The thing I think I'm avoiding is ultimately a pride issue...and while I'm so focused on not looking weird to others, I'm not focusing on serving others either...and it then becomes a whole cycle of selfishness that needs to stop.

Another interesting idea that's coming out of all that I'm pondering is that basically, I'm worried about appearing counter cultural which as Lohfink says in Jesus and Community is exactly what a Jesus follower's life should look like. I mean, we already homeschool, we eat differently than most people I know and we attend a church plant...what more would Holy Spirit want??

I know there's much more to say about all of this, but it would just be me rambling (what's new, right?). I really think what needs to be said will come from Holy Spirit and will be life-changing for me.


Now, if you can make any sense out of any of the above, you are one step ahead of me. I had numerous interruptions while posting, am pretty certain I have ADD and really just can't get my brain around what God is asking me to do. The best thing I probably could have posted would just be one little word...Pray!

Thursday, December 2, 2010

Losing Focus

I know I've been in a rut for a several weeks and I think I even know why. But what I've noticed is that I'm trying to get myself out of it. This is what I've always done...prayed harder, dug into Scripture more, and basically beaten myself up because I can't "feel" God anymore. I mean, He's always there right? So doesn't the saying go that if we can't feel Him, it's because we're the one that has moved?

Problem is, I don't like beating myself up over this. And I don't think God wants me to either. One thing I think that is frustrating my Bible study efforts is that the anal person in me thinks I have to finish this study in John before I can move on to the next book to study. But, so what if all the chapters aren't given a title? Can't I come back to that later? Why not instead ask Holy Spirit to lead me into the next book He wants me to study and enjoy His leading instead of my own?

Second thing that I know is distracting me is my new lifestyle change to becoming a Vegan. If you didn't already know this (because I've been very quiet about it for fear of failing!), then SUPRISE! (I even started another blog too!) But looking for recipes, shopping more frequently for fresh fruits & veggies, baking from scratch & again, my compulsive, anal behavior that makes me obsess with graphs & charts of potential weight loss, pulls my time, focus & energy away from the best Weight Loss Counselor ever. I mean, isn't He the Creator of my body and therefore the best Guide as to what should go in it? And shouldn't I let Him be my Cheerleader for my success instead of needing to see it on a spreadsheet? Shouldn't I let Him tell me when & how much to exercise instead of some runner's website that doesn't know I have a family to care for & should be priority instead?

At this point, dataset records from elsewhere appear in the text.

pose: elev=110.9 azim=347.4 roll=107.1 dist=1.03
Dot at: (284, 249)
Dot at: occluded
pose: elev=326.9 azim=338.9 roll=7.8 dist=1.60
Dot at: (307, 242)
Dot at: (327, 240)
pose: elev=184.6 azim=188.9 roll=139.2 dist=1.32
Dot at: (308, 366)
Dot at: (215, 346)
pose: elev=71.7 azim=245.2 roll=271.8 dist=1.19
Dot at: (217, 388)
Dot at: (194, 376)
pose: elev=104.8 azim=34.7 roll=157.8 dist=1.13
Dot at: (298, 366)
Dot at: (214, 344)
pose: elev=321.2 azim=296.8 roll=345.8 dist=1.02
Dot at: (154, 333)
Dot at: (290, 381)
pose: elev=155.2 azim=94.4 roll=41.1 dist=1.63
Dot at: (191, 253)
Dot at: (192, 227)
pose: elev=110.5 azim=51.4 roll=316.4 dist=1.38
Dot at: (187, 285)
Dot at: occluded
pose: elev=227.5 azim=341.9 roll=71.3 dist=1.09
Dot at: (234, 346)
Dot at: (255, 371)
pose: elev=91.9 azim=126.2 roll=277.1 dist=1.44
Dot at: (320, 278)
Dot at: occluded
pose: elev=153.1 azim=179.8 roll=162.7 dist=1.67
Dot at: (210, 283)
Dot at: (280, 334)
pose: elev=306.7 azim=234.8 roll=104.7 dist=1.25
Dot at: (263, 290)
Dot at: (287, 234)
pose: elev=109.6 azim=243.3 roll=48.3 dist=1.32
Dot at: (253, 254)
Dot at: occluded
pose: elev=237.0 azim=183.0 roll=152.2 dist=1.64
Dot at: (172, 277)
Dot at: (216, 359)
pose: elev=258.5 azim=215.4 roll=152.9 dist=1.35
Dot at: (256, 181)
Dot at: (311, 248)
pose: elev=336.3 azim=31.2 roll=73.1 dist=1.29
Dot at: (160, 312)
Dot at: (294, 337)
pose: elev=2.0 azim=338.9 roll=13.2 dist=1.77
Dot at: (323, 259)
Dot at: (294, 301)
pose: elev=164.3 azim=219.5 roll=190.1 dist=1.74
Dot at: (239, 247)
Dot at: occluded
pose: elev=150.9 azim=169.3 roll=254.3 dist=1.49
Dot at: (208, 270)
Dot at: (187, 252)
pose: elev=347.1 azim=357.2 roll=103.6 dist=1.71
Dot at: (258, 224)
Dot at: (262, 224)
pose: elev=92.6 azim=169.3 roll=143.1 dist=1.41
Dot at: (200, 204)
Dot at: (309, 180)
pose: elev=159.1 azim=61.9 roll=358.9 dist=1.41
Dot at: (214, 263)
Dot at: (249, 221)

And the last thing, we're headed into winter (even though it's just started looking & feeling that way), my husband has been working so much that I'm feeling a little neglected & I feel like I have to go back to doing taxes this year even though it's the last thing in the world I want to do...all of this combines to make me a little depressed, ego-centric and thus, not so nice to be around. Okay, on these, I can pray to enjoy this season and the unique blessings it brings (slower pace, time with family, and especially enjoy Christmas), ask God to become even more the lover that I need to uplift & encourage me and really pray about the job for the tax season & accept His answer...not what I want or what someone else thinks I need to do.

So I'm going to stop beating myself up and for all of these weaknesses and distractions, just ask the Abba who delights in me to make me more aware of His workings in me and our family, help me delight in Him, family and friends and ultimately...stop focusing on myself...Him first, others second and the rest will fall into place.

I'm so thankful that His love doesn't depend on my performance!